GOAL OF THE EXERCISE
Please reproduce the listing word for word. Pictures stay out.

EXERCISE DATA

'''

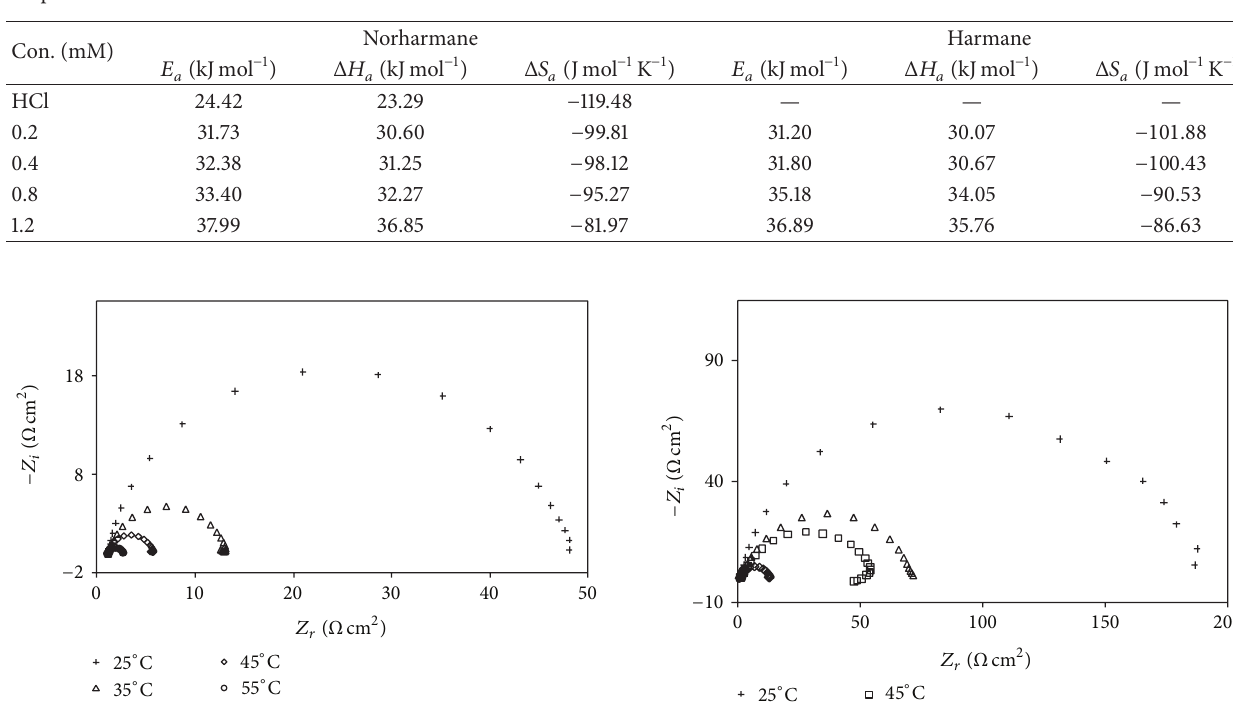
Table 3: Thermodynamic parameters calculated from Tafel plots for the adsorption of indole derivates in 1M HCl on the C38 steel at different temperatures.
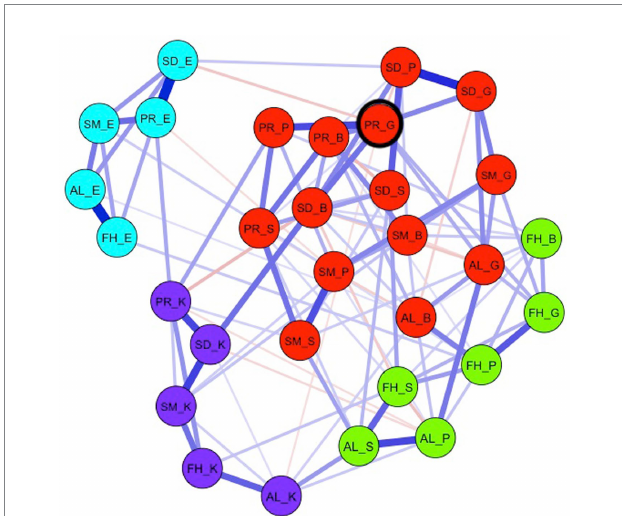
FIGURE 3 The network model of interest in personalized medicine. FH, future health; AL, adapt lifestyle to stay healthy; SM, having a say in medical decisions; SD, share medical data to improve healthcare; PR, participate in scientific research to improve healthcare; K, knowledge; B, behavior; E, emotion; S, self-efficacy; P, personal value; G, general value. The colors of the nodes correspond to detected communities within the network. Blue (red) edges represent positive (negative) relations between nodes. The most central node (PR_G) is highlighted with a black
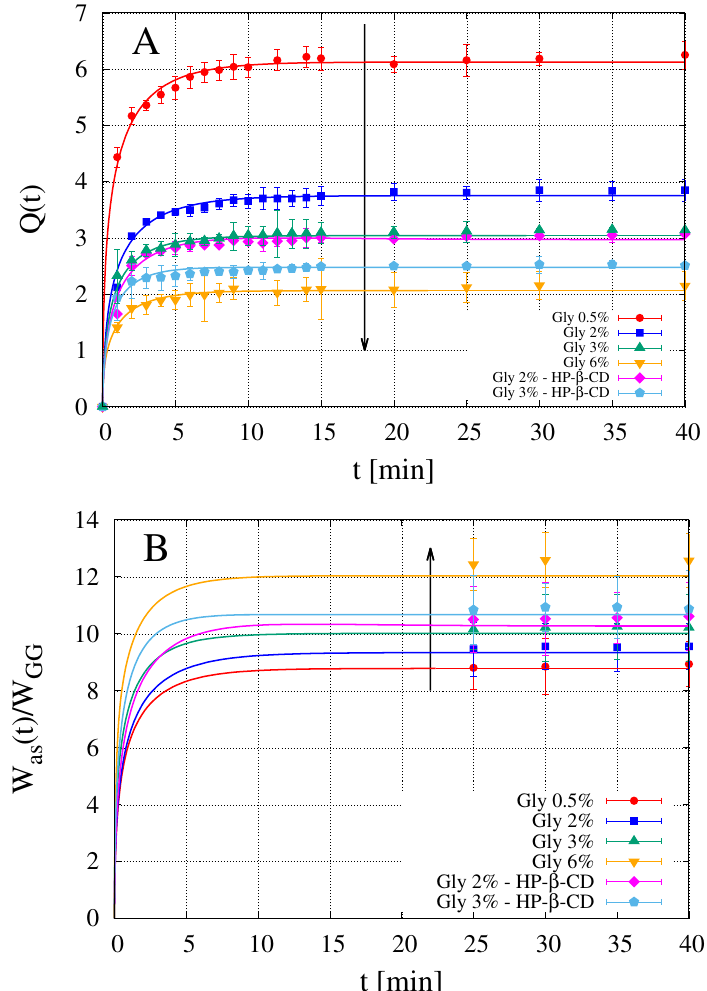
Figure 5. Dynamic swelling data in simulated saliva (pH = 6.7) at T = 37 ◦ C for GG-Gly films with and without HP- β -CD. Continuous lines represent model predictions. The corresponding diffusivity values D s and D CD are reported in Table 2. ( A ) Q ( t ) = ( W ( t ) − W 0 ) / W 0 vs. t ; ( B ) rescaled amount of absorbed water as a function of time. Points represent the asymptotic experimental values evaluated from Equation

'''

YOUR SOLUTION
Table 3: Thermodynamic parameters calculated from Tafel plots for the adsorption of indole derivates in 1M HCl on the C38 steel at different temperatures.
FIGURE 3 The network model of interest in personalized medicine. FH, future health; AL, adapt lifestyle to stay healthy; SM, having a say in medical decisions; SD, share medical data to improve healthcare; PR, participate in scientific research to improve healthcare; K, knowledge; B, behavior; E, emotion; S, self-efficacy; P, personal value; G, general value. The colors of the nodes correspond to detected communities within the network. Blue (red) edges represent positive (negative) relations between nodes. The most central node (PR_G) is highlighted with a black
Figure 5. Dynamic swelling data in simulated saliva (pH = 6.7) at T = 37 ◦ C for GG-Gly films with and without HP- β -CD. Continuous lines represent model predictions. The corresponding diffusivity values D s and D CD are reported in Table 2. ( A ) Q ( t ) = ( W ( t ) − W 0 ) / W 0 vs. t ; ( B ) rescaled amount of absorbed water as a function of time. Points represent the asymptotic experimental values evaluated from Equation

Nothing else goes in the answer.